Thursday, March 8, 2012

TGIF?

The market is anxiously awaiting the monthly Employment report tomorrow morning at 8:30 EST.  A report that meets expectations (+210,000) will be positive for the market but won't cause a spike.  The concern is that if the report does not meet expectations it may be the catalyst for another sell off.

The fears over Greece seems, as of this writing, to be dissipating.  It appears that they will get enough private sector participation to avoid an ugly default but the question is whether credit default swaps will be triggered.  There are rumors coming out of the Euro Zone that the Greek government may have 95% private sector participation in the debt swap.  If this is the case credit default swaps will not be triggered.  We'll know more when the news is released at 1 AM EST tomorrow morning. 

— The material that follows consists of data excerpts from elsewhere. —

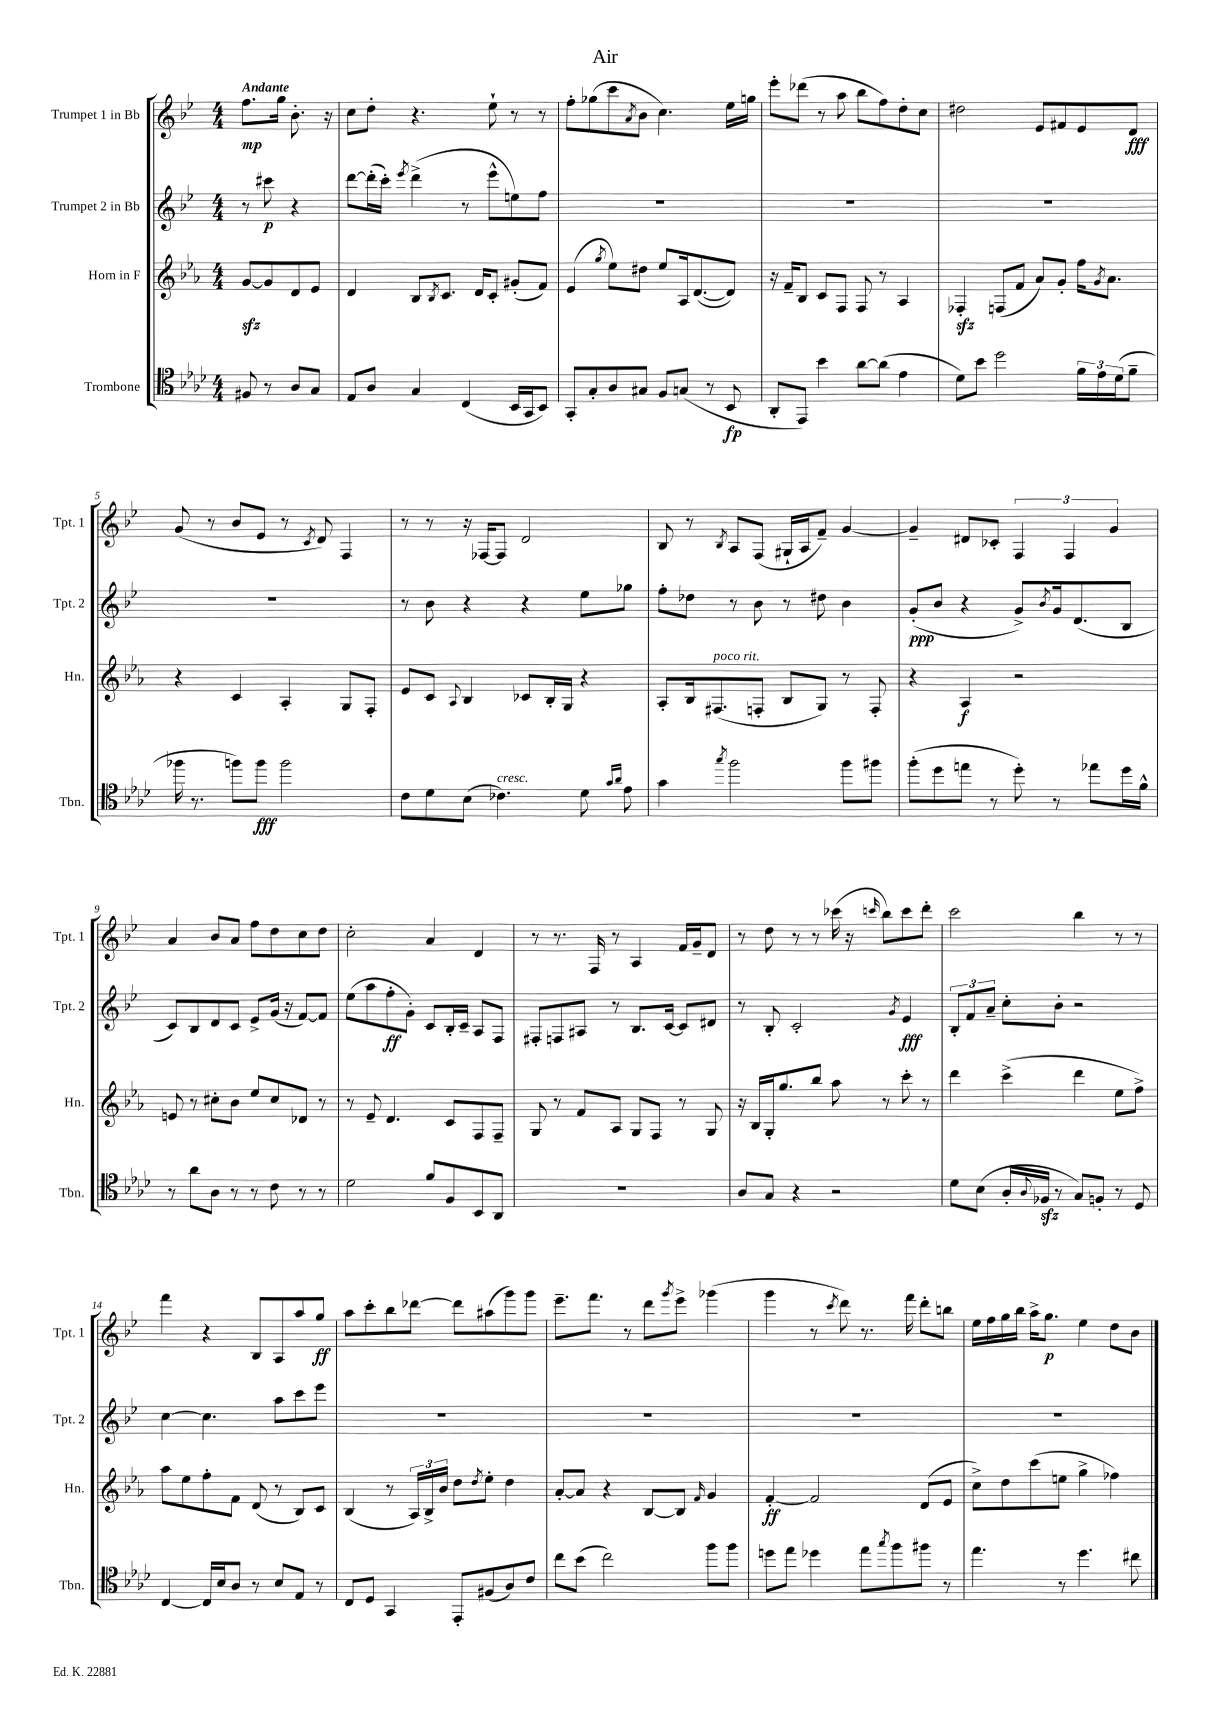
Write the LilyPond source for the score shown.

\header { title = "Air" }
<<
\new StaffGroup <<
\new Staff = "s0" \with { instrumentName = "Trumpet 1 in Bb" shortInstrumentName = "Tpt. 1" } {
    \clef treble \key bes \major \numericTimeSignature \time 4/4 \partial 2 \tempo "Andante"
    f''8.\mp g''16 bes'8.-. r16 |
    c''8 d''8-. r4. ees''8-! r8 r8 |
    f''8-. ges''8( c'''8 \acciaccatura { a'8 } bes'8 c''4.) ees''16 g''16 |
    ees'''8-. des'''8( r8 a''8 bes''8 f''8) d''8-. c''8 |
    dis''2 ees'8 fis'8 ees'8 d'8\fff |
    g'8( r8 bes'8 ees'8 r8 \acciaccatura { c'8 } d'8) f4 |
    r8 r8 r16 fes16~ fes8 d'2 |
    bes8 r8 \acciaccatura { bes8 } a8 f8( gis16-! a16 f'8--) g'4~ |
    g'4-- dis'8 ces'8-. \tuplet 3/2 { f4 f4 g'4 } |
    a'4 bes'8 a'8 f''8 d''8 c''8 d''8 |
    c''2-. a'4 d'4 |
    r8 r8. f16 r8 a4 f'16 g'16-- d'8 |
    r8 d''8 r8 r8 ces'''16( r16 \grace { c'''16 } bes''8) c'''8 d'''8-. |
    c'''2 bes''4 r8 r8 |
    f'''4 r4 bes8 a8 a''8 g''8\ff |
    a''8 c'''8-. bes''8 des'''8~ des'''8 ais''8( g'''8) g'''8 |
    ees'''8.-- f'''8. r8 d'''8 \acciaccatura { g'''8 } ees'''8-> ges'''4( |
    g'''4 r8 \acciaccatura { c'''8 } d'''8) r8. f'''16 d'''8-. b''8 |
    ees''16 f''16 g''16 bes''16 a''16-> g''8.\p ees''4 d''8 bes'8 \bar "|." |
}
\new Staff = "s1" \with { instrumentName = "Trumpet 2 in Bb" shortInstrumentName = "Tpt. 2" } {
    \clef treble \key bes \major \numericTimeSignature \time 4/4 \partial 2
    r8 cis'''8\p r4 |
    d'''8~ d'''16-.( c'''16-.) \acciaccatura { ees'''8 } d'''4->( r8 ees'''8-^ e''8) f''8 |
    R1 |
    R1 |
    R1 |
    R1 |
    r8 bes'8 r4 r4 ees''8 ges''8 |
    f''8-. des''8 r8 bes'8 r8 dis''8 bes'4 |
    g'8-.\ppp( bes'8 r4 g'8->) \acciaccatura { bes'8 } g'16 d'8.( bes8 |
    c'8) bes8 d'8 c'8 ees'8-> g'16( r16 f'8~) f'8 |
    ees''8( a''8 f''8-.\ff g'8-.) c'8 bes16-. c'16-- a8 f8 |
    fis8-. f8 ais8 r8 bes8. c'16~ c'8 dis'8 |
    r8 bes8-. c'2-. \acciaccatura { g'8 } ees'4\fff |
    \tuplet 3/2 { bes8-. f'8 a'8-- } c''8-. bes'8-. r2 |
    c''4~ c''4. a''8 c'''8 ees'''8 |
    R1 |
    R1 |
    R1 |
    R1 \bar "|." |
}
\new Staff = "s2" \with { instrumentName = "Horn in F" shortInstrumentName = "Hn." } {
    \clef treble \key ees \major \numericTimeSignature \time 4/4 \partial 2
    g'8~\sfz g'8 d'8 ees'8 |
    d'4 bes8 \acciaccatura { bes8 } c'8. d'16 c'8-. gis'8-.( f'8) |
    ees'4( \acciaccatura { g''8 } ees''8) dis''8 ees''8 aes16 d'8.~( d'8) |
    r16 f'16-- bes8 c'8 f8 f8 r8 aes4 |
    fes4-.\sfz f8( f'8 aes'8) g'8-. f''16 \acciaccatura { g'8 } aes'8. |
    r4 c'4 aes4-. g8 f8-. |
    ees'8 c'8 \appoggiatura { aes8 } bes4 ces'8 bes16-. g16 r4 |
    aes8-. bes16 fis8.^\markup { \italic "poco rit." }( f8-. bes8 g8) r8 f8-. |
    r4 aes4\f r2 |
    e'8 r8 cis''8-. bes'8 ees''8 cis''8 des'8 r8 |
    r8 ees'8-- d'4. c'8 f8 f8-- |
    g8 r8 f'8 aes8 g8 f8 r8 g8 |
    r16 bes16 g16-. g''8. bes''8 aes''8 r8 c'''8-. r8 |
    d'''4 c'''4->( d'''4 ees''8 f''8->) |
    aes''8 ees''8 f''8-. f'8 d'8( r8 bes8) c'8 |
    bes4( r8 \tuplet 3/2 { aes16) bes16-> bes'16 } d''8 \acciaccatura { d''8 } ees''8-. d''4 |
    aes'8~-. aes'8 r4 bes8~ bes8 \grace { f'16 } g'4 |
    f'4~-.\ff f'2 d'8( ees'8 |
    c''8->) d''8 c'''8( e''8 g''4-> fes''4) \bar "|." |
}
\new Staff = "s3" \with { instrumentName = "Trombone" shortInstrumentName = "Tbn." } {
    \clef tenor \key aes \major \numericTimeSignature \time 4/4 \partial 2
    fis8 r8 aes8 g8 |
    ees8 aes8 g4 c4( bes,16 g,16 bes,8) |
    g,8-. g8-. aes8 gis8 f8 g8( r8 bes,8\fp |
    aes,8-. ees,8) bes'4 aes'8~ aes'8( ees'4 |
    des'8) bes'8 des''2 \tuplet 3/2 { f'16 ees'16 des'16( } f'8-- |
    fes''16 r8. f''8) f''8\fff f''2 |
    c'8 des'8 bes8( ces'4.^\markup { \italic "cresc." }) des'8 \grace { g'16 aes'16 } ees'8 |
    g'4 \acciaccatura { g''8 } f''2 f''8 fis''8 |
    f''8-.( des''8 e''8 r8 des''8-.) r8 ees''8 des''16 f'16-^ |
    r8 aes'8 aes8 r8 r8 c'8 r8 r8 |
    des'2 f'8 f8 bes,8 aes,8 |
    R1 |
    aes8 g8 r4 r2 |
    des'8 bes8( aes16-. \appoggiatura { aes8 } fes16\sfz r8 g8) f8-. r8 des8 |
    c4~ c16 bes16 aes8 r8 bes8 ees8 r8 |
    c8 des8 g,4 ees,8-. fis8( aes8) c'8 |
    c''8 bes'8( c''2) f''8 f''8 |
    d''8 ees''8 des''4 ees''8 \acciaccatura { g''8 } f''8 fis''8 r8 |
    ees''4. r8 des''4. cis''8 \bar "|." |
}
>>
>>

Here's some charts as of the close of business today:

 (click for larger image)


Here's the S&P 500 and we broke a very steep uptrend line on Tuesday but with today's price action we are above that trend line again (red circle).


Here's a daily chart of the 30 Year Treasury Bond yield:


This chart holds the key to the direction of stocks!  The yield has been trapped in a consolidation triangle (green dashed lines) since October but the trend within the triangle has been up.  We're ready to break out of the triangle to the upside.  In the current environment we find ourselves, higher yields equate to stock market strength.

Now for one more chart:


This is the Materials Select Sector ETF going back late March 2007.  The index includes companies from the following industries: chemicals; metals & mining; paper & forest products; containers & packaging; and construction materials.  I've drawn a resistance line from the all time high of June 2008 to today's close.  The ETF has faltered after an attempted assault on the all time high in April 2011. 
While the market is clearly in an intermediate term uptrend, charts like this one are a longer term concern.  I'll be posting more of these from time to time in the coming weeks (there are more than a few).